--- QUESTIONS TO ANSWER ---
- A) According to the passage about Albert Zahn, what wood did he carve most of his sculptures from?
- B) Write a continuation of the passage about Albert Zahn, beginning after its final sentence.

--- EXTRACTED TEXT ---
Albert Zahn was a self-taught sculptor from the Prussian province of Pomerania, who lived and worked in Door County, Wisconsin, United States for most of his life. He is known primarily for his painted wood carvings of birds. He is also known for his depictions of angels, and for the creation of the Albert Zahn House, which he built with his wife Louise Zahn and adorned with hundreds of his carvings. Albert carved most of his sculptures from cedar, and then instructed Louise, who painted them. Some of his other notable subjects include maritime workers, Prussian soldiers, dogs, and deer.

--- STUDY MATERIAL ---

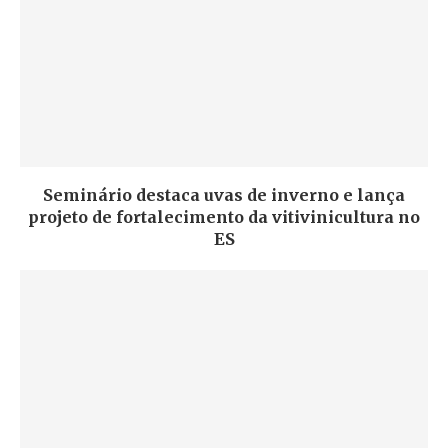
Seminário destaca uvas de inverno e lança
projeto de fortalecimento da vitivinicultura no
ES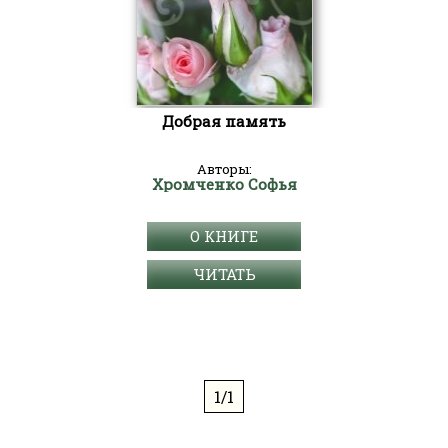
Добрая память
Авторы:
Хромченко Софья
О КНИГЕ
ЧИТАТЬ
1/1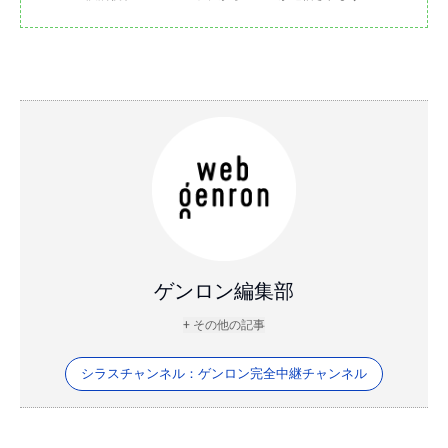
ゲンロン編集部
+ その他の記事
シラスチャンネル：ゲンロン完全中継チャンネル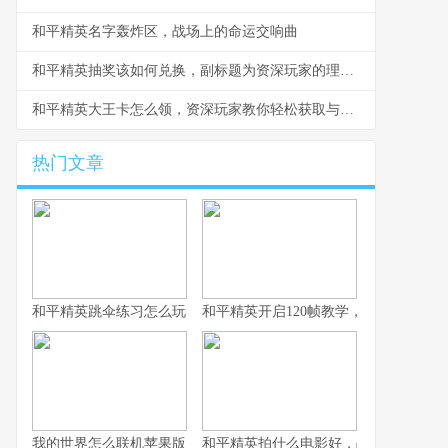
和平精英名字轰炸区，战场上的命运交响曲
和平精英抽奖该如何兑换，副标题为资深玩家的理性抉择指南
和平精英大王卡怎么领，资深玩家教你轻松获取与高效使用
热门文章
和平精英跳伞练习怎么玩，副标题为从新手到高手的精准降落之道
和平精英开启120帧教学，畅享极致流
我的世界怎么联机苹果版，资深玩家的联机指南与心得
和平精英拍什么电影好，战术竞技银幕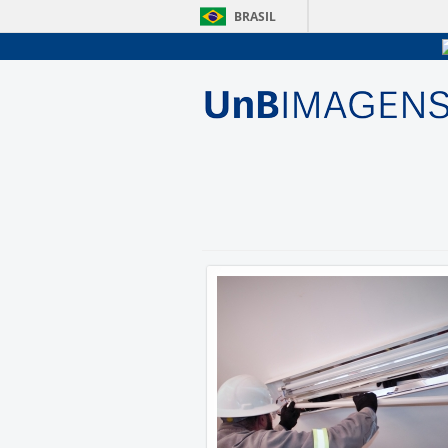
BRASIL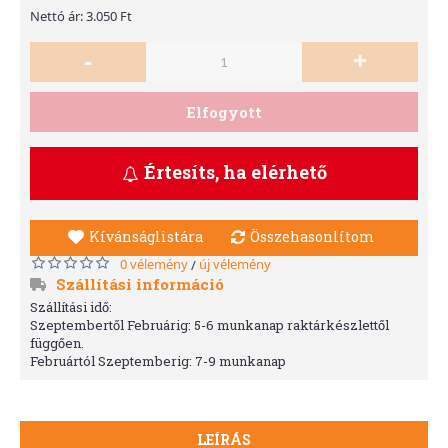
Nettó ár: 3.050 Ft
-
+
Elfogyott
Értesíts, ha elérhető
Kívánságlistára
Összehasonlítom
0 vélemény
új vélemény
/
Szállítási információ
Szállítási idő:
Szeptembertől Februárig: 5-6 munkanap raktárkészlettől
függően.
Februártól Szeptemberig: 7-9 munkanap
LEÍRÁS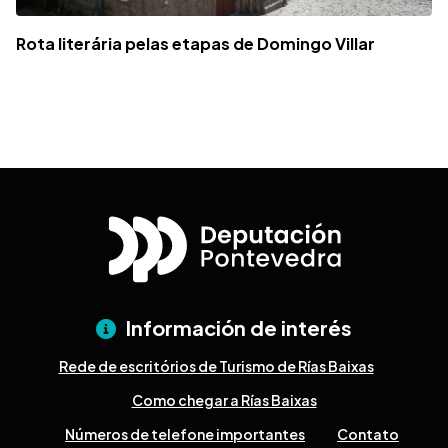
Rota literária pelas etapas de Domingo Villar
Información de interés
Rede de escritórios de Turismo de Rías Baixas
Como chegar a Rías Baixas
Números de telefone importantes
Contato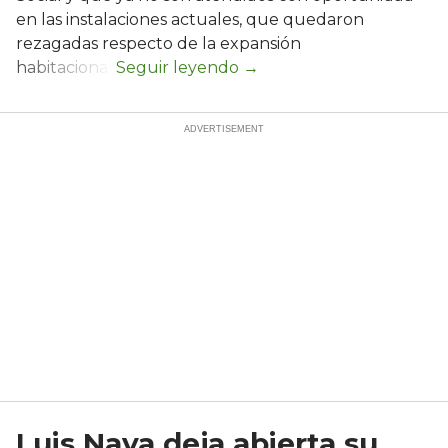
en las instalaciones actuales, que quedaron
rezagadas respecto de la expansión
habitacional.
Luis Nava deja abierta su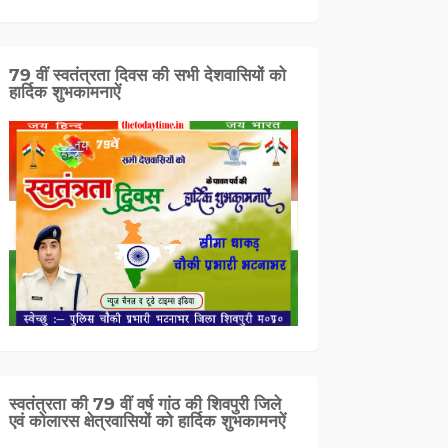
79 वीं स्वतंत्रता दिवस की सभी देशवासियों को
हार्दिक शुभकामनाऐं
स्वतंत्रता की 79 वीं वर्ष गांठ की शिवपुरी जिले
एवं कोलारस क्षेत्रवासियों को हार्दिक शुभकामनऐं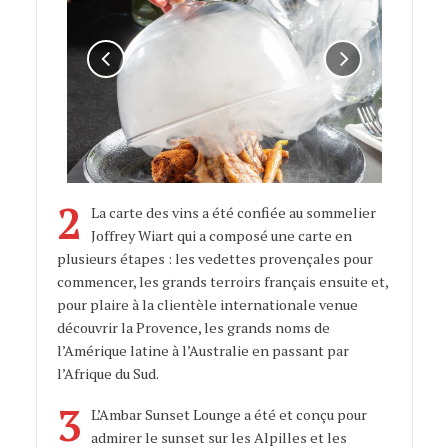
2
La carte des vins a été confiée au sommelier
Joffrey Wiart qui a composé une carte en
plusieurs étapes : les vedettes provençales pour
commencer, les grands terroirs français ensuite et,
pour plaire à la clientèle internationale venue
découvrir la Provence, les grands noms de
l’Amérique latine à l’Australie en passant par
l’Afrique du Sud.
3
L’Ambar Sunset Lounge a été et conçu pour
admirer le sunset sur les Alpilles et les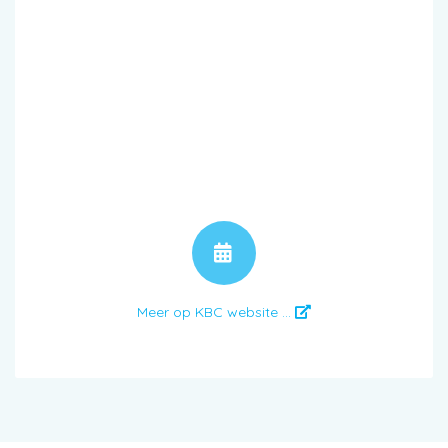
AFSPRAAK
Meer op KBC website ...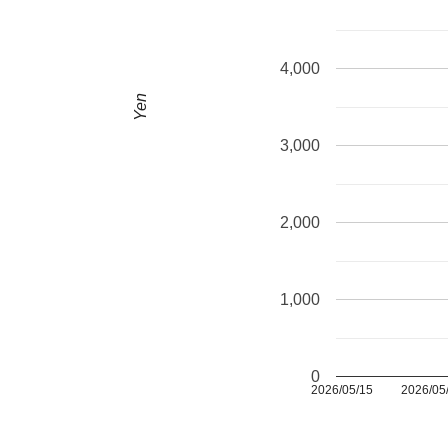
4,000
Yen
3,000
2,000
1,000
0
2026/05/15
2026/05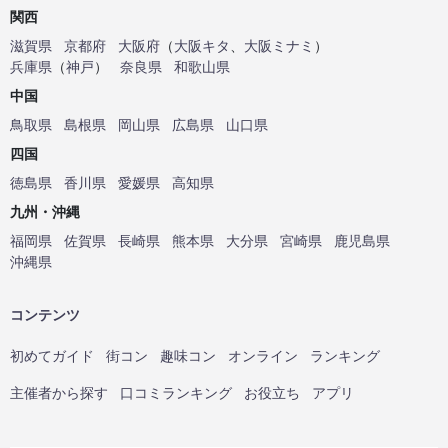
関西
滋賀県
京都府
大阪府
（
大阪キタ
、
大阪ミナミ
）
兵庫県
（
神戸
）
奈良県
和歌山県
中国
鳥取県
島根県
岡山県
広島県
山口県
四国
徳島県
香川県
愛媛県
高知県
九州・沖縄
福岡県
佐賀県
長崎県
熊本県
大分県
宮崎県
鹿児島県
沖縄県
コンテンツ
初めてガイド
街コン
趣味コン
オンライン
ランキング
主催者から探す
口コミランキング
お役立ち
アプリ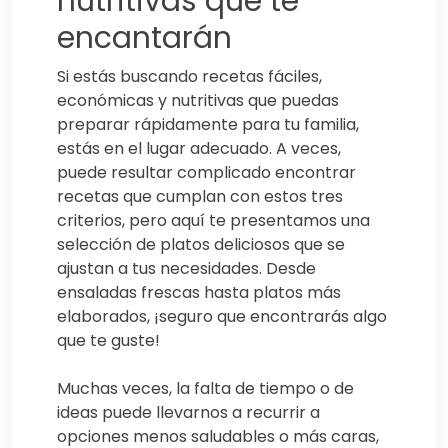
nutritivas que te
encantarán
Si estás buscando recetas fáciles,
económicas y nutritivas que puedas
preparar rápidamente para tu familia,
estás en el lugar adecuado. A veces,
puede resultar complicado encontrar
recetas que cumplan con estos tres
criterios, pero aquí te presentamos una
selección de platos deliciosos que se
ajustan a tus necesidades. Desde
ensaladas frescas hasta platos más
elaborados, ¡seguro que encontrarás algo
que te guste!
Muchas veces, la falta de tiempo o de
ideas puede llevarnos a recurrir a
opciones menos saludables o más caras,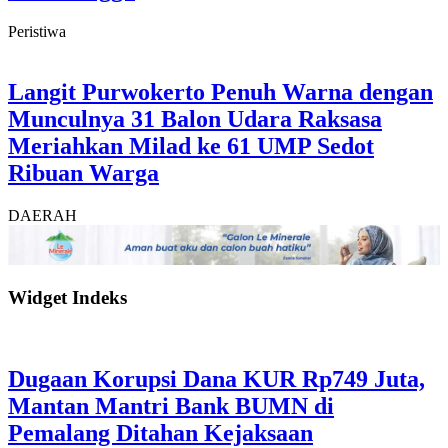
Peristiwa
Langit Purwokerto Penuh Warna dengan
Munculnya 31 Balon Udara Raksasa
Meriahkan Milad ke 61 UMP Sedot
Ribuan Warga
DAERAH
Widget Indeks
Dugaan Korupsi Dana KUR Rp749 Juta,
Mantan Mantri Bank BUMN di
Pemalang Ditahan Kejaksaan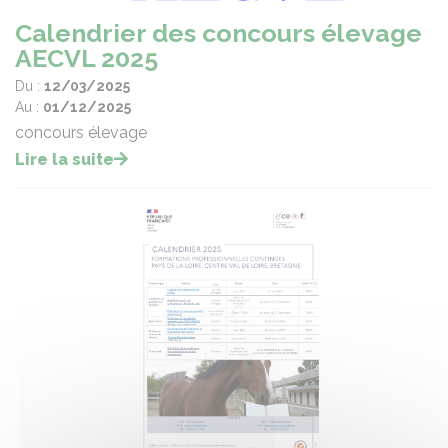
Calendrier des concours élevage
AECVL 2025
Du :
12/03/2025
Au :
01/12/2025
concours élevage
Lire la suite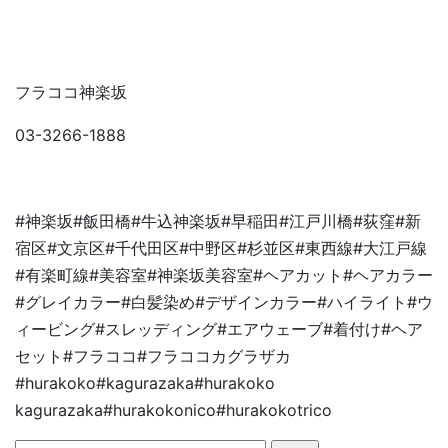
フラココ神楽坂
03-3266-1888
#神楽坂#飯田橋#牛込神楽坂#早稲田#江戸川橋#荻窪#新
宿区#文京区#千代田区#中野区#杉並区#東西線#大江戸線
#有楽町線#美容室#神楽坂美容室#ヘアカット#ヘアカラー
#グレイカラー#白髪染め#デザインカラー#ハイライト#ウ
ィービング#スレッディング#エアウェーブ#着付け#ヘア
セット#フラココ#フラココカグラザカ
#hurakoko#kagurazaka#hurakoko
kagurazaka#hurakokonico#hurakokotrico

--- ANSWERS TO THE EXERCISES ---
- A) Cedar.

- B)
== Life and work ==
Born in 1864 in Pomerania (now part of Germany), Albert Zahn immigrated to the United States as a child, settling in Door County, Wisconsin, where he worked as a farmer. He began his career in the arts after retirement. He was raised Lutheran, and his piety informed most of his sculpture. His relatives have attested to Zahn's familiarity with the Bible, and it is possible to trace significance of almost all of his subjects to Old Testament psalms. Birds held particular significance as a subject for Zahn, earning him the nickname "Birdman of Baileys Harbor".

In 1924 Albert and Louise Zahn built a house in Baileys Harbor, Wisconsin, which he named Birds Park. Now also known as the Albert Zahn House, the property was added to the National Register of Historic Places in 2000. Zahn decorated the house and property extensively with his sculptures. Most of these pieces have now been dispersed into private collections.

Zahn continued to build a large body of work until 1950, when his wife died. He died three years later, in 1953.

Inspired by his work, Albert Zahn's grandson and great-grandson, Ed Zahn and Randy Zahn, both became woodcarvers and often carved the same subjects as Zahn.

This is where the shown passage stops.